Asymptotes, Continuity, and Theorems

Question 1

Horizontal Asymptotes

Answer 1

If the limit as x approaches positive or negative infinity of a function equals L, then the line y = L is a horizontal asymptote of the function.

Question 2

Vertical Asymptotes

Answer 2

The line x = a is a vertical asymptote of the function if either the limit approaching a on the positive or negative side equals positive or negative infinity.

Question 3

Slant (Oblique) Asymptotes

Answer 3

If the limit of a function over x as x approaches positive or negative infinity equals L, then the line y = Lx is a slant (oblique) asymptote of the function.

Question 4

A function is continuous as point x = a if

Answer 4

1, f(a) exists. 2, the limit of a function as x approaches a exists. 3, the limit of a function as x approaches a equals f(a). Make sure to check both sides of the limit.

Question 5

Instantaneous rate of change

Answer 5

The limit as h approaches 0 of average speed, or the derivative at a given point.

Question 6

IVT

Answer 6

If (f) is a continuous function on a closed interval [a, b] and if ynaught is any value between f(a) and f(b) then ynaught = f(c) for some c in [a, b].

Question 7

Squeeze Theorem

Answer 7

Suppose that g(x) </= f(x) </= h(x) for all x in some open interval containing c, except possibly at x = c itself. Suppose also that the limit of g(x) as x approaches c = the limit of h(x) as x approaches c = L. Then the limit of f(x) as x approaches c equals L.

Question 8

MVT

Answer 8

Under certain conditions you can find a point (c) such that its tangent line is parallel to its secant line if f is continuous over [a,b], f is differentiable over (a,b) and there exists at least one real number in (a,b) such that f’(c) = (f(b)-f(a))/(b-a)

Question 9

Consequences of MVT

Answer 9

1. f’(x) = 0 for a<x<b 2. f(x) = C (constant) for a<x<b 3. If f’(x) > 0 (positive) over (a,b) then f(x) is increasing in (a,b).
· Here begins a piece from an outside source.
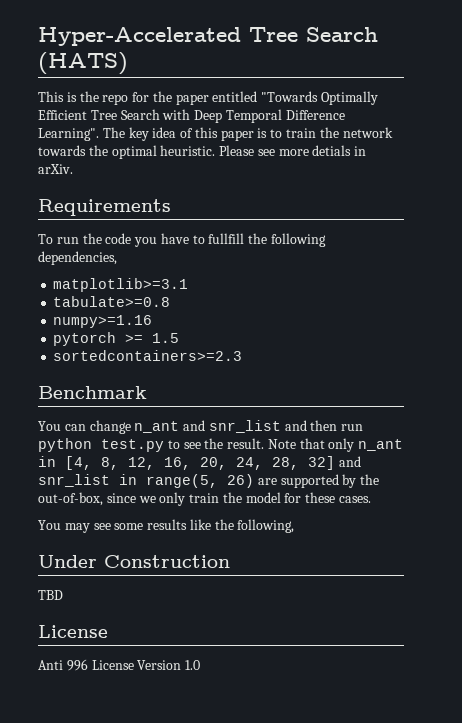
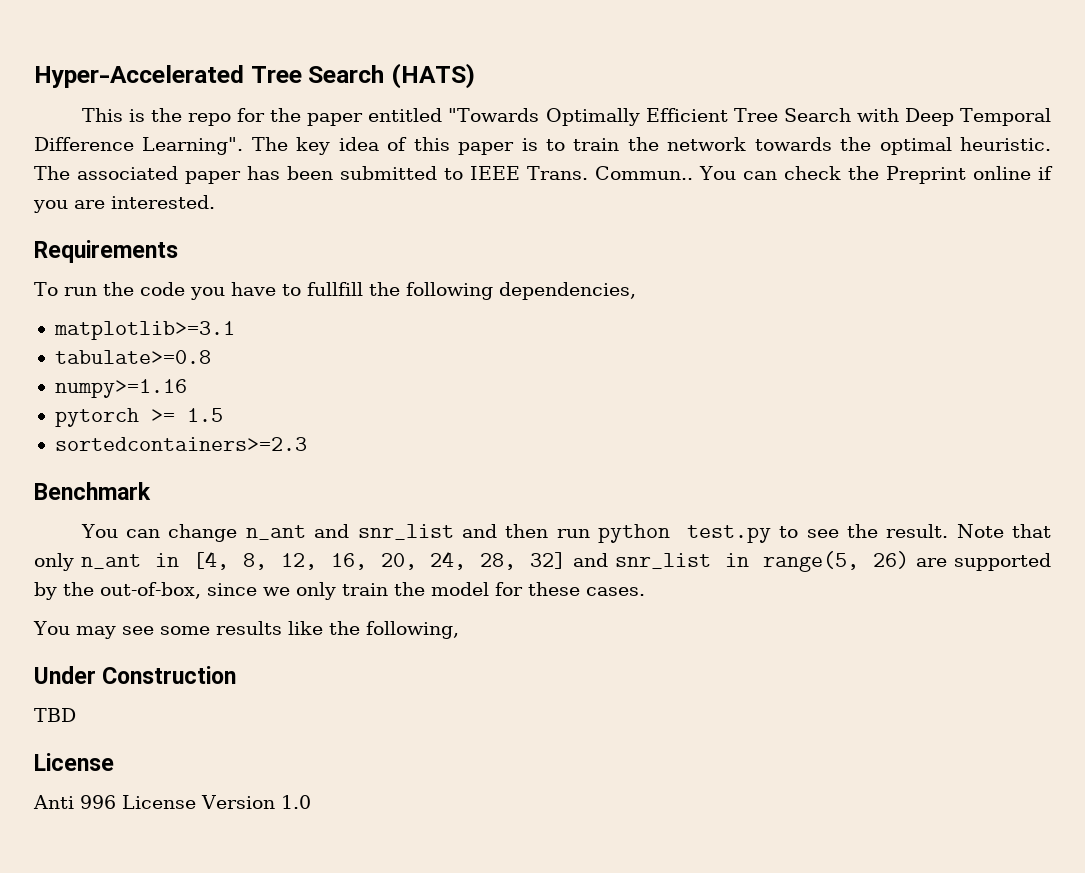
[219,145,367,156] [38,164,73,174] Please see more detials in arXiv. -> [34,166,1053,184] [33,195,215,213] The associated paper has been submitted to IEEE Trans. Commun.. You can check the Preprint online if you are interested.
If f’(x) < 0 (negative) over (a,b) then f(x) is decreasing in (a,b).

Question 10

Rolle’s Theorem

Answer 10

If f is continuous over [a,b], differentiable over (a,b) and f(a) = f(b), then there is at least one number in (a,b) such that f’(c) = 0.

Question 11

Linearization

Answer 11

L(x) = f’(a)(x-a) +f(a), change in L = f’(a)*change in x

Question 12

Newton’s Method

Answer 12

Guess first approximation to a solution of the equation f(x) = 0, and then use the formula to find the 1st, 2nd, 3rd approximation and so on. x(n+1) = x(n) - (f(x(n))/f’(x(n))), if f’(x(n)) does not equal 0.

Question 13

Tangent Line

Answer 13

y - y(0) = m(x - x(0)), where m is the slope (average rate of change, secant line, derivative). Touches the curve at one point.

Question 14

Secant Line

Answer 14

The average rate of change, or slope. Touches the curve at two points, (x(1), y(1)) and (x(2), y(2)). (y(2) - y(1)/x(2) - x(1)) or [f(x2) - f(x1)]/x2 - x1 = travelled distance/duration = change in y/change in x = rise/run

Question 15

Normal Line

Answer 15

If the tangent line is y - y(0) = m(x - x(0)), then the normal line is y - y(0) = (-1/m)(x - x(0)), where m is the derivative/slope.